Several factors fuel the “why did the ball not drop in New York” and “how come the New Year ball don’t fall no more” type of forum threads.

  • Visual illusion and timing quirks
    • The ball moves slowly (around a foot or so per second) rather than “free‑falling,” so some viewers expect a faster, more dramatic motion and say it “never really drops.”
* Broadcasts sometimes cut between performers, crowd shots, and the clock, so the moment the ball reaches the bottom can appear out of sync with “3…2…1…” on TV, leading people to think something went wrong.
  • Changes during special years
    • During the pandemic, crowd sizes and street access were restricted, but the ball still dropped on schedule and was streamed globally, which later got misremembered online as it being “canceled.”
* Rumors and satire posts about the ball “not falling anymore” spread on social platforms, often without context or with reused old clips, reinforcing the idea for casual scrollers.
  • Online forum chatter
    • On Q&A and local forums, multiple users have asked if the ball “didn’t land” or “dropped early,” only for others to point out that it was a broadcast/angle issue rather than a mechanical failure.

Historical exceptions and special events

  • In more than a century of the Times Square tradition, the only confirmed no‑drop years were 1942 and 1943, for wartime blackout reasons.
  • In contrast, upcoming years are actually adding extra drops: the Times Square ball is scheduled for special non–New Year’s descents tied to the United States’ 250th anniversary celebrations, including a planned July 3, 2026 drop.

So, why “did the ball not drop in New York”?

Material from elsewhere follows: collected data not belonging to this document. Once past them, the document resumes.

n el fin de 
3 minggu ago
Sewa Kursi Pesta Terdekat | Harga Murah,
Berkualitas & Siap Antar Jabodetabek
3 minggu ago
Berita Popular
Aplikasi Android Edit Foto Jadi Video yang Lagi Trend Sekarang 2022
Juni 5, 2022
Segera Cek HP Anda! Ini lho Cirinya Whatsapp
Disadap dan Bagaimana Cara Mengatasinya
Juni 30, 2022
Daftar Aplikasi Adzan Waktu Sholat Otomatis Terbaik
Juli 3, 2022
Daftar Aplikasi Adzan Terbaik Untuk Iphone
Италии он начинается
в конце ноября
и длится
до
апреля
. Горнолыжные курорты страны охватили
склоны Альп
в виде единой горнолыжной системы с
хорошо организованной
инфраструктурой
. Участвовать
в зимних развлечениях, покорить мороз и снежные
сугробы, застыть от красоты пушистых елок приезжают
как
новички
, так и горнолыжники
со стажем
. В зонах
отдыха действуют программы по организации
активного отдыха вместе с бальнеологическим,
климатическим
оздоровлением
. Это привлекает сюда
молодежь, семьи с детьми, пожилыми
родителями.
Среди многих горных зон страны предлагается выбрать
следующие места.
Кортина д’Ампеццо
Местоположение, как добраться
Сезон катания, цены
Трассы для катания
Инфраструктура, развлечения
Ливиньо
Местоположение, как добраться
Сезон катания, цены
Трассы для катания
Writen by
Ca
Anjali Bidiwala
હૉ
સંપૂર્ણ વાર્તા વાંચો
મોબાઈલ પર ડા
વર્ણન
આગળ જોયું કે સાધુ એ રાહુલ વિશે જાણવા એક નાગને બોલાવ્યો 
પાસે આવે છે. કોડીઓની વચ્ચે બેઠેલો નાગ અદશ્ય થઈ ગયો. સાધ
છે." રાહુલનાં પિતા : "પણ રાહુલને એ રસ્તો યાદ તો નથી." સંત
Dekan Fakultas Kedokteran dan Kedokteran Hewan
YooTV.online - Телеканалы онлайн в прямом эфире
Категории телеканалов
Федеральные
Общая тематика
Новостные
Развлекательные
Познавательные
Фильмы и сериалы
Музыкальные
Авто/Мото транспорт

If you saw or read that “the ball didn’t drop,” it is almost certainly:

  1. A misunderstanding caused by:
    • slow movement,
    • odd camera cuts, or
    • early/late countdown graphics on TV.
  1. Confusion from:
    • pandemic‑era restrictions (fewer people in the streets, but normal ball drop), or
    • old clips and clickbait headlines recycled as if they were current.
  1. Very old history (1942–43) being referenced without dates.

From the standpoint of the actual New York City event, the Times Square ball is still dropping every New Year’s Eve as part of the official celebration.

Information gathered from public forums or data available on the internet and portrayed here.